Write out, unaltered, each line from the top of the records below down to the line where "Page size: 1275x1650." appears, that line included.
======== Listed entries ========
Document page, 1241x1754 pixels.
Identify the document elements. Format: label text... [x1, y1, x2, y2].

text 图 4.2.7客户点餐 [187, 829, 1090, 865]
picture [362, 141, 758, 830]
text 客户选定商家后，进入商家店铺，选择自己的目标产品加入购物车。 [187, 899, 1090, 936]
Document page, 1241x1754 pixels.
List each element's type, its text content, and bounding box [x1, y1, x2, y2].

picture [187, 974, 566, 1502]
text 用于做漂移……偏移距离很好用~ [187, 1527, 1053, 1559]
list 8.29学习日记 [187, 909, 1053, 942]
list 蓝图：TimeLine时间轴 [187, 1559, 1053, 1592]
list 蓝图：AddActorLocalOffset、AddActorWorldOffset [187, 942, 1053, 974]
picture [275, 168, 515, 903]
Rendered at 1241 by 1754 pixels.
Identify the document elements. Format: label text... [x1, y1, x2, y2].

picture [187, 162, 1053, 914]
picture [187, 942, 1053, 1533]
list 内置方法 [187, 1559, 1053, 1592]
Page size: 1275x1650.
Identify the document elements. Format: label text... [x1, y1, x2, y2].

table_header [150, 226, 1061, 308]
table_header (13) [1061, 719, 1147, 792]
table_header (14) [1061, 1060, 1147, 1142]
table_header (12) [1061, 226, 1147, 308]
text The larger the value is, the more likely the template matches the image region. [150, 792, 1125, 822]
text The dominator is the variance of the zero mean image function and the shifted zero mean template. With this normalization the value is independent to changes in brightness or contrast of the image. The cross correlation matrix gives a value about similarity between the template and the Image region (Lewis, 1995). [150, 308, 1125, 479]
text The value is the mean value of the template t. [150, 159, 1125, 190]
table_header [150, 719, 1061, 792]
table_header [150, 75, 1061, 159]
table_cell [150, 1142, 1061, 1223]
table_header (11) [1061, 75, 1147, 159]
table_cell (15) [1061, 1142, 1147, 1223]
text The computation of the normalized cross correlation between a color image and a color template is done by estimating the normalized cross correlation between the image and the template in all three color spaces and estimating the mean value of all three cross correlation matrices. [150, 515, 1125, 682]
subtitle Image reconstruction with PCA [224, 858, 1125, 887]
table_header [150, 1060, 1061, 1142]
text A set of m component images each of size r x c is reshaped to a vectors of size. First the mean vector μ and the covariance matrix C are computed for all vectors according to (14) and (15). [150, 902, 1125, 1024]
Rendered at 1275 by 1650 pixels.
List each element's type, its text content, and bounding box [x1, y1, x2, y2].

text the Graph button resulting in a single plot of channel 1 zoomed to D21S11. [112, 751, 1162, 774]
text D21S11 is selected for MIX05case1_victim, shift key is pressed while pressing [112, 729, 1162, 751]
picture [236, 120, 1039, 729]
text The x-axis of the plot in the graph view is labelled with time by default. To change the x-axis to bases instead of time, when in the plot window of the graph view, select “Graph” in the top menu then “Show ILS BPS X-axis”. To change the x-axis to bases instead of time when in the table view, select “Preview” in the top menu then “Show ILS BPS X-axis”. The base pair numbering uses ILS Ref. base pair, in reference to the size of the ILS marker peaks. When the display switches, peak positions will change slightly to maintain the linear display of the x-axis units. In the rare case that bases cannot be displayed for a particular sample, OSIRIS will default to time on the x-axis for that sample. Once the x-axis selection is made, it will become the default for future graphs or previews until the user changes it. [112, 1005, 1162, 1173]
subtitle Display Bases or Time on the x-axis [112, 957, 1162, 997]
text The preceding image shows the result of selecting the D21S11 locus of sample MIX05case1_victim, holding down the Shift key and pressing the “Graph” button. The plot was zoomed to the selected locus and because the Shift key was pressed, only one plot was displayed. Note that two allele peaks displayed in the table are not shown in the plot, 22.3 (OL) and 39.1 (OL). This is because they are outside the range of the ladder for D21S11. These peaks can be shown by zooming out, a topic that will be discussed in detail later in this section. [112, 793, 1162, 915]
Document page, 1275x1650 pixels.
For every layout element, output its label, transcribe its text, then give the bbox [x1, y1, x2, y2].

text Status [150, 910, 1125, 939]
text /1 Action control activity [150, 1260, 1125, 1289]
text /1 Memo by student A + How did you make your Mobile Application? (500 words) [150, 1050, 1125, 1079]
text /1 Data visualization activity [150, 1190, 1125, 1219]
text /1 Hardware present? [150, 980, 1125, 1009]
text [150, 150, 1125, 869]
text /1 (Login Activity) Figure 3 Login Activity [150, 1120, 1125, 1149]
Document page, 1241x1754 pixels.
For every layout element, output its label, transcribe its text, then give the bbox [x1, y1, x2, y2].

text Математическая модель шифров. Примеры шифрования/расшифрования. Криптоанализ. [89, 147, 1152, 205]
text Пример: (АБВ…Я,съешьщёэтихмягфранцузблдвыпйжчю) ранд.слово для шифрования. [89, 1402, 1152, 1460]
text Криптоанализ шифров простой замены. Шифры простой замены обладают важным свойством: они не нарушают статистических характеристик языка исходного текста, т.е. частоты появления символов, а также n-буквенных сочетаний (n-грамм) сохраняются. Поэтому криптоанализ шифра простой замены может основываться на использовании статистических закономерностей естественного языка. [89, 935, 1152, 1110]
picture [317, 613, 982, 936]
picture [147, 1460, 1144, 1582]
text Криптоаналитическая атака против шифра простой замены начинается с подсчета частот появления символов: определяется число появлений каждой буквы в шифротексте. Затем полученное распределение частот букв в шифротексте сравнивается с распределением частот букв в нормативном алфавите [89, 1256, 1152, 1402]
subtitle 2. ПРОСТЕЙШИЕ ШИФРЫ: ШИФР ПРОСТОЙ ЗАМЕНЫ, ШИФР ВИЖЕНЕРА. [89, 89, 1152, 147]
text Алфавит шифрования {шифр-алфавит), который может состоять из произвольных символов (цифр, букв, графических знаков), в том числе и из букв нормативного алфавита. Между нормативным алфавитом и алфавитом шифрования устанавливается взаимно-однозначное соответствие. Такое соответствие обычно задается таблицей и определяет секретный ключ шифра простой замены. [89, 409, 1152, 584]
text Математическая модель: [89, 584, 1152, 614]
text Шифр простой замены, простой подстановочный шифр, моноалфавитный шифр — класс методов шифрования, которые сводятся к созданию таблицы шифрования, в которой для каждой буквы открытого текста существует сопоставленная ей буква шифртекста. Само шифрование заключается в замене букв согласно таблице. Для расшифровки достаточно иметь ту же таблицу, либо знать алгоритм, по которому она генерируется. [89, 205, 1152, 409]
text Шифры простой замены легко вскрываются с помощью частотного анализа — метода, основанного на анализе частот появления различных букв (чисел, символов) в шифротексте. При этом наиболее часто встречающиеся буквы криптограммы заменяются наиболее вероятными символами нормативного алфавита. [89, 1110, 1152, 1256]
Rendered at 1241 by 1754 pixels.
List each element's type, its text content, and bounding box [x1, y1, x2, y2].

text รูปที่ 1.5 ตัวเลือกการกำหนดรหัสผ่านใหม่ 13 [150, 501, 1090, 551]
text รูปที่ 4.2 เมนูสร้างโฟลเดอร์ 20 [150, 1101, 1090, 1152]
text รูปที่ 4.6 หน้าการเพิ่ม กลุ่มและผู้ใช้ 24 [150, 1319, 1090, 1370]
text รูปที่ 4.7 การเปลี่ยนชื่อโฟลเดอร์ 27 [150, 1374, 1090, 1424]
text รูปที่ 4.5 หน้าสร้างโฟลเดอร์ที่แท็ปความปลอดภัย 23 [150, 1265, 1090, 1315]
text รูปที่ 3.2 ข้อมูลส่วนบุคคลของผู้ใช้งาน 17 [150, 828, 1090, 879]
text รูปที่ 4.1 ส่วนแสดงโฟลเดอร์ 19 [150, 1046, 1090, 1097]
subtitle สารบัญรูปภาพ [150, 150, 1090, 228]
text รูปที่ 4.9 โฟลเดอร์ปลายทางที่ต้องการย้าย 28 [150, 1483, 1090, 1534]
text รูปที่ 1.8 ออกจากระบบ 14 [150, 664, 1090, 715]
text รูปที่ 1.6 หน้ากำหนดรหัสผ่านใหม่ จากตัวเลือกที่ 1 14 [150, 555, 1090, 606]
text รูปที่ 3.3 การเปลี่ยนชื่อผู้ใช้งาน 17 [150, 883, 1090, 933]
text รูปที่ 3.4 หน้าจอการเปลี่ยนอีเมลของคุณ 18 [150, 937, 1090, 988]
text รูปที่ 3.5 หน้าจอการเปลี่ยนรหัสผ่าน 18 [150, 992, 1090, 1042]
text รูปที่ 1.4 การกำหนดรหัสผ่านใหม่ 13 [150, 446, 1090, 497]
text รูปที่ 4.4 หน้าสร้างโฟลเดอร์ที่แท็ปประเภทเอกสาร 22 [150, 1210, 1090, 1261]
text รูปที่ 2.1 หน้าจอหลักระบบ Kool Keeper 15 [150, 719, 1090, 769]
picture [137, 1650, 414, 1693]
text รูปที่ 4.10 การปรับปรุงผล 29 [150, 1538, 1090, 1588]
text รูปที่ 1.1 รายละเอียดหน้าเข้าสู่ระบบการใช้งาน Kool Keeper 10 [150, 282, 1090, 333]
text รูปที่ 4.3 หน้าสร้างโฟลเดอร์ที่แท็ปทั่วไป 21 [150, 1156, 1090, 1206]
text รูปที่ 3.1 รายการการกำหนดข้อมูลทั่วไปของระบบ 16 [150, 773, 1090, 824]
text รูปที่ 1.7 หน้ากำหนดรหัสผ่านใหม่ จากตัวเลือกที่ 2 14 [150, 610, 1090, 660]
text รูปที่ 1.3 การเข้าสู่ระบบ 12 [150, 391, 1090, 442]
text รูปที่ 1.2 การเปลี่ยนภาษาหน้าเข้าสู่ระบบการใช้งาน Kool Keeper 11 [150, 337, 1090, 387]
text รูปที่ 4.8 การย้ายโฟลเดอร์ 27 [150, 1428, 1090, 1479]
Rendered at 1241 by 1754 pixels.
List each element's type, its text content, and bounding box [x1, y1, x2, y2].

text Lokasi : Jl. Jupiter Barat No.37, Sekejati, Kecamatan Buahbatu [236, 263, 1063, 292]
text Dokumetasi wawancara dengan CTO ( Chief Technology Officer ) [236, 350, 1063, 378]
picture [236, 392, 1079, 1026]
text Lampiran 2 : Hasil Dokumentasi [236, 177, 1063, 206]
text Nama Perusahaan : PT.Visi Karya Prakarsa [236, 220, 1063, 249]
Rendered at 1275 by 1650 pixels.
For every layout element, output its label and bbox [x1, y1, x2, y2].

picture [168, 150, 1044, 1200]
========
* [Task solution]
Document page, 1241x1754 pixels.
Identify the document elements. Format: label text... [x1, y1, x2, y2].

text 图 4.2.7客户点餐 [187, 829, 1090, 865]
picture [362, 141, 758, 830]
text 客户选定商家后，进入商家店铺，选择自己的目标产品加入购物车。 [187, 899, 1090, 936]
Document page, 1241x1754 pixels.
List each element's type, its text content, and bounding box [x1, y1, x2, y2].

picture [187, 974, 566, 1502]
text 用于做漂移……偏移距离很好用~ [187, 1527, 1053, 1559]
list 8.29学习日记 [187, 909, 1053, 942]
list 蓝图：TimeLine时间轴 [187, 1559, 1053, 1592]
list 蓝图：AddActorLocalOffset、AddActorWorldOffset [187, 942, 1053, 974]
picture [275, 168, 515, 903]
Rendered at 1241 by 1754 pixels.
Identify the document elements. Format: label text... [x1, y1, x2, y2].

picture [187, 162, 1053, 914]
picture [187, 942, 1053, 1533]
list 内置方法 [187, 1559, 1053, 1592]
Page size: 1275x1650.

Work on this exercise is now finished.